§ The problem:
Update the lines below by replacing each occurrence of "tcpdump" with "WinDump" and leaving everything else unchanged. Leave the pictures out of the answer.

§ Material for the task:
- - -
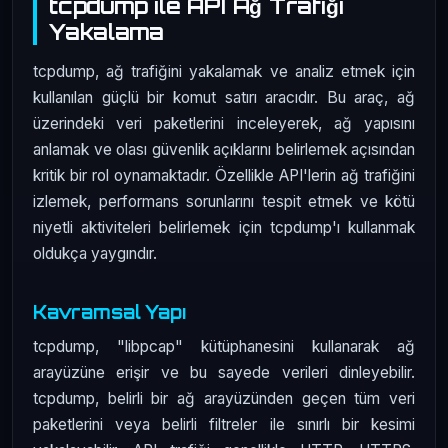
tcpdump ile API Ağ Trafiği
Yakalama
tcpdump, ağ trafiğini yakalamak ve analiz etmek için
kullanılan güçlü bir komut satırı aracıdır. Bu araç, ağ
üzerindeki veri paketlerini inceleyerek, ağ yapısını
anlamak ve olası güvenlik açıklarını belirlemek açısından
kritik bir rol oynamaktadır. Özellikle API'lerin ağ trafiğini
izlemek, performans sorunlarını tespit etmek ve kötü
niyetli aktiviteleri belirlemek için tcpdump'ı kullanmak
oldukça yaygındır.
Kavramsal Yapı
tcpdump, "libpcap" kütüphanesini kullanarak ağ
arayüzüne erişir ve bu sayede verileri dinleyebilir.
tcpdump, belirli bir ağ arayüzünden geçen tüm veri
paketlerini veya belirli filtreler ile sınırlı bir kesimi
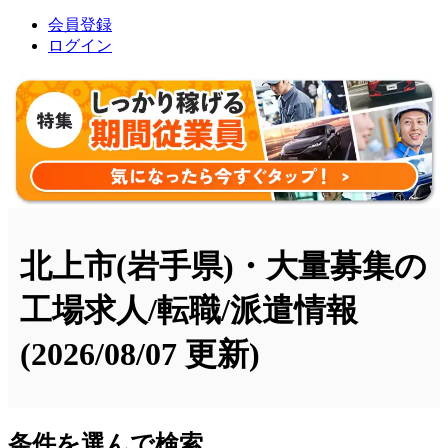
会員登録
ログイン
北上市(岩手県)・大量募集の
工場求人/転職/派遣情報
(2026/08/07 更新)
条件を選んで検索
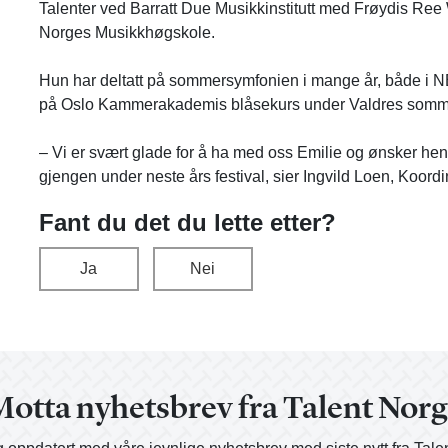
Talenter ved Barratt Due Musikkinstitutt med Frøydis Ree
Norges Musikkhøgskole.
Hun har deltatt på sommersymfonien i mange år, både i N
på Oslo Kammerakademis blåsekurs under Valdres somme
– Vi er svært glade for å ha med oss Emilie og ønsker h
gjengen under neste års festival, sier Ingvild Loen, Koor
Fant du det du lette etter?
Ja
Nei
otta nyhetsbrev fra Talent Nor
- - -
§ Exercise response:
WinDump ile API Ağ Trafiği
Yakalama
WinDump, ağ trafiğini yakalamak ve analiz etmek için
kullanılan güçlü bir komut satırı aracıdır. Bu araç, ağ
üzerindeki veri paketlerini inceleyerek, ağ yapısını
anlamak ve olası güvenlik açıklarını belirlemek açısından
kritik bir rol oynamaktadır. Özellikle API'lerin ağ trafiğini
izlemek, performans sorunlarını tespit etmek ve kötü
niyetli aktiviteleri belirlemek için WinDump'ı kullanmak
oldukça yaygındır.
Kavramsal Yapı
WinDump, "libpcap" kütüphanesini kullanarak ağ
arayüzüne erişir ve bu sayede verileri dinleyebilir.
WinDump, belirli bir ağ arayüzünden geçen tüm veri
paketlerini veya belirli filtreler ile sınırlı bir kesimi
会員登録
ログイン
北上市(岩手県)・大量募集の
工場求人/転職/派遣情報
(2026/08/07 更新)
条件を選んで検索
Talenter ved Barratt Due Musikkinstitutt med Frøydis Ree
Norges Musikkhøgskole.
Hun har deltatt på sommersymfonien i mange år, både i N
på Oslo Kammerakademis blåsekurs under Valdres somme
– Vi er svært glade for å ha med oss Emilie og ønsker h
gjengen under neste års festival, sier Ingvild Loen, Koor
Fant du det du lette etter?
Ja
Nei
otta nyhetsbrev fra Talent Nor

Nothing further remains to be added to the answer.